There are a number of Renoirs in the permanent collection, including this one, which struck me for the first time as something of an inside joke for artists: Here is this gal, dressed to the nines to sit in her garden and embroider. 

She’s surrounded by lush, boisterous foliage and blossoms, and what is she making so intently?

A little handkerchief with a little, delicate, stylized floral pattern on it.

I don’t know, I just thought it was funny. Flowers vs. floral. Art! What are we even doing? I don’t know, but we can’t seem to stop. 

Many Renoirs showed women with their fingers working closely together, with something lovely flowing out from between them like a waterfall. 

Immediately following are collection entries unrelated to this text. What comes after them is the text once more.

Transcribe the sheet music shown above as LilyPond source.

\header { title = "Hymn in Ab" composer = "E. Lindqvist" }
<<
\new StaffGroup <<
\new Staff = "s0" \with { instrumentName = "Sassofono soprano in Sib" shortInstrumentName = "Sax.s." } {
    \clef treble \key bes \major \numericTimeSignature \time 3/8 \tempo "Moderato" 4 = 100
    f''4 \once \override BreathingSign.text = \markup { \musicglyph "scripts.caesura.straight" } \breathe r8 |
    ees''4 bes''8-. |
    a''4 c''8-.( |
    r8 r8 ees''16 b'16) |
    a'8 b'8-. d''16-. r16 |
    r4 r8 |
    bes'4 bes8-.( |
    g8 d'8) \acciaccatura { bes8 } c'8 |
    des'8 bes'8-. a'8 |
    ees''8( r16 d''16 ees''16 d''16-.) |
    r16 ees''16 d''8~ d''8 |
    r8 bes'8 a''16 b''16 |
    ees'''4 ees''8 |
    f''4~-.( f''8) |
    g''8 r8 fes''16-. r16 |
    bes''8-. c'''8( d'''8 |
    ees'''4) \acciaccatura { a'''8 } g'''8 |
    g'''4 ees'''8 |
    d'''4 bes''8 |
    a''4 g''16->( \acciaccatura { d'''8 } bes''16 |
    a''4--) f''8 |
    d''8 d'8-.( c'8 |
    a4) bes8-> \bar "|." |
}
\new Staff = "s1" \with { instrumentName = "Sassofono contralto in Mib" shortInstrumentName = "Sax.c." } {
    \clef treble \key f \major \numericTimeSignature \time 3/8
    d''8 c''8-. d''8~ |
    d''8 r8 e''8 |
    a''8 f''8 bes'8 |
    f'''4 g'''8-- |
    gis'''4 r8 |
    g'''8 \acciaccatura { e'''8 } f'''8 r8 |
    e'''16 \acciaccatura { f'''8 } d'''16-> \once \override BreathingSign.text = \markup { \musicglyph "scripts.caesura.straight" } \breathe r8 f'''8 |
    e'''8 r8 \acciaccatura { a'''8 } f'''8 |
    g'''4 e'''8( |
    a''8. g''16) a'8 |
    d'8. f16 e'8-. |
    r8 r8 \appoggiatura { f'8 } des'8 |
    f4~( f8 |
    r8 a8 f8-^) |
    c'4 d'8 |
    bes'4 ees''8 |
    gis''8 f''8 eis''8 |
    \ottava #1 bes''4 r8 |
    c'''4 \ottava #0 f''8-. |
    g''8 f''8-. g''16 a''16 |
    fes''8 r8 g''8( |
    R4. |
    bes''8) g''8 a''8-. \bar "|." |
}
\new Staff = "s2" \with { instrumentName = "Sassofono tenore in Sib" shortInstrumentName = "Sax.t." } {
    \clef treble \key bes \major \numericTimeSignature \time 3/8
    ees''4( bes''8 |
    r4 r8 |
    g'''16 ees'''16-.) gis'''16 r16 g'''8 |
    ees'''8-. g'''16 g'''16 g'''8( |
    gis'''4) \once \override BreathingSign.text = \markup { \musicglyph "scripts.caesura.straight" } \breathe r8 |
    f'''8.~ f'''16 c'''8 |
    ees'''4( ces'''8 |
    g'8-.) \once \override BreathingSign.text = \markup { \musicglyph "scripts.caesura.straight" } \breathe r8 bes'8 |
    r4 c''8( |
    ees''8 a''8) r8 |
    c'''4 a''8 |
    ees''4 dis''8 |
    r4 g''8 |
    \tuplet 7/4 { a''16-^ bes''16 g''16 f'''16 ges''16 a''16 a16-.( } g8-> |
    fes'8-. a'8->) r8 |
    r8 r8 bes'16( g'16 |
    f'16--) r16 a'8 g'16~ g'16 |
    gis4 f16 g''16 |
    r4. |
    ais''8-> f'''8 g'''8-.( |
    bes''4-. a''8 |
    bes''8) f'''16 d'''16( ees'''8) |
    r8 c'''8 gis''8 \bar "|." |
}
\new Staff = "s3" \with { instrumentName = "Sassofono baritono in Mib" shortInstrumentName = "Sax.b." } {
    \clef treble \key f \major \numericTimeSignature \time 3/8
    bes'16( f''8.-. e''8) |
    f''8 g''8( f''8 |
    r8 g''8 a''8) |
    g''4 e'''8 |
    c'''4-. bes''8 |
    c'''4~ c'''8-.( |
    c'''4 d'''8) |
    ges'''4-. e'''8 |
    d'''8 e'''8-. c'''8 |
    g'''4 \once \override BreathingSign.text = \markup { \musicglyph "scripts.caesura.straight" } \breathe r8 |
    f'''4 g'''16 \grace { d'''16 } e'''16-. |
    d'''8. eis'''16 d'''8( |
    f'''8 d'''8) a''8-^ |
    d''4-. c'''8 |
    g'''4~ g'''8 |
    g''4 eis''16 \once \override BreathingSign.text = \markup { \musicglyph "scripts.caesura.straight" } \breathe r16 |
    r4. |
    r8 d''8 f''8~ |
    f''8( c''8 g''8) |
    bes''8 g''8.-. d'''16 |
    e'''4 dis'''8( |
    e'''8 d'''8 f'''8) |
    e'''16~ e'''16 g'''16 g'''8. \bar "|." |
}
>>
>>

Women are like that, I guess.

Damien and I both adored all the John Singer Sargents. The Clark has the slightly silly but entirely successful Fumée d’Ambre Gris, which you should be required to study before you can buy white paint. 

and several others. The Portrait of Carolus Duran really grabbed us.

You want to use words like “deft” and “confident” with John Singer Sargent, but that’s so inadequate. Check out these hands and cuffs:

Look at those shadows! Look at that ring! And you know these are just little phone pictures. You really need to see it.

Same thing with the portrait of Mme. Paul Escudier.

You could almost get a paper cut on the edge of that ribbon plopped on top of her head, but then you get really close and what do you know? It’s just paint. I don’t know how he did it, except that he believed in himself! Ha.

We kept coming back to A Venetian Interior.

This is where I want to find and murder the guy who recently suggested that museums are obsolete, since we now have digital photos of all art and can just go look at it whenever we want. You have to see it in person. We both felt very strongly that that one streak of yellow wasn’t actually paint, but was actual light, and it’s probably why he decided to paint this scene.

They also have several Winslow Homers, which is always a treat. Wear a jacket, because some of them are brisk. 

Speaking of brisk, I think some people sneer a little over Frederick Remington, because it’s American White House horsey art. Maybe I’m making that up. Anyway, check out this shadow of a horse on the snow in the moonlight, and then get back to me:

This is from “Friends or Foe?”

A few other random things that caught my eye:

This fond, doting Mary from the Netherlands:

This is from Virgin and Child with Saints Elizabeth and John the Baptist. Quinten Massys, 1520. 

And these terrible children with a cat who has just about had enough:

And that’s why this cat lives at the P.O.

One final note: They had another special exhibit downstairs: Ida O’Keeffe, the lesser-known sister of Georgia O’Keeffe. Apparently there were three artistic O’Keeffe sisters, and when the other two started showing some inclination toward art, Georgia swatted them down pretty savagely, because you can only have one Artist per family. One sister meekly abandoned her ambitions, but Ida struggled to make her own name; so Gerogia cut her off. Sheesh!

So before we went into the gallery, I mentioned to Damien that Ida wanted some way to set herself apart from the more famous Georgia and her famous . . . flowers. He says, “Well, that’s easy. All she had to do was paint penises, instead.” I snickered, but you know what? We walked into the room, and this is what Ida did:

Talk about a “mad instead.” (She also painted some banana plants.)

Anyway, go see a art! Cut yourself some slack, let your mouth hang open like a yokel, and just see what there is to see. Don’t forget to laugh at the funny ones.

You can probably skip the museum cafe, though. That really is there just to impress you and make you feel like you can’t complain when it’s terrible; but nobody in the world needs to pay $16 for a microwaved grilled cheese, even if it is called “croque monsieur.”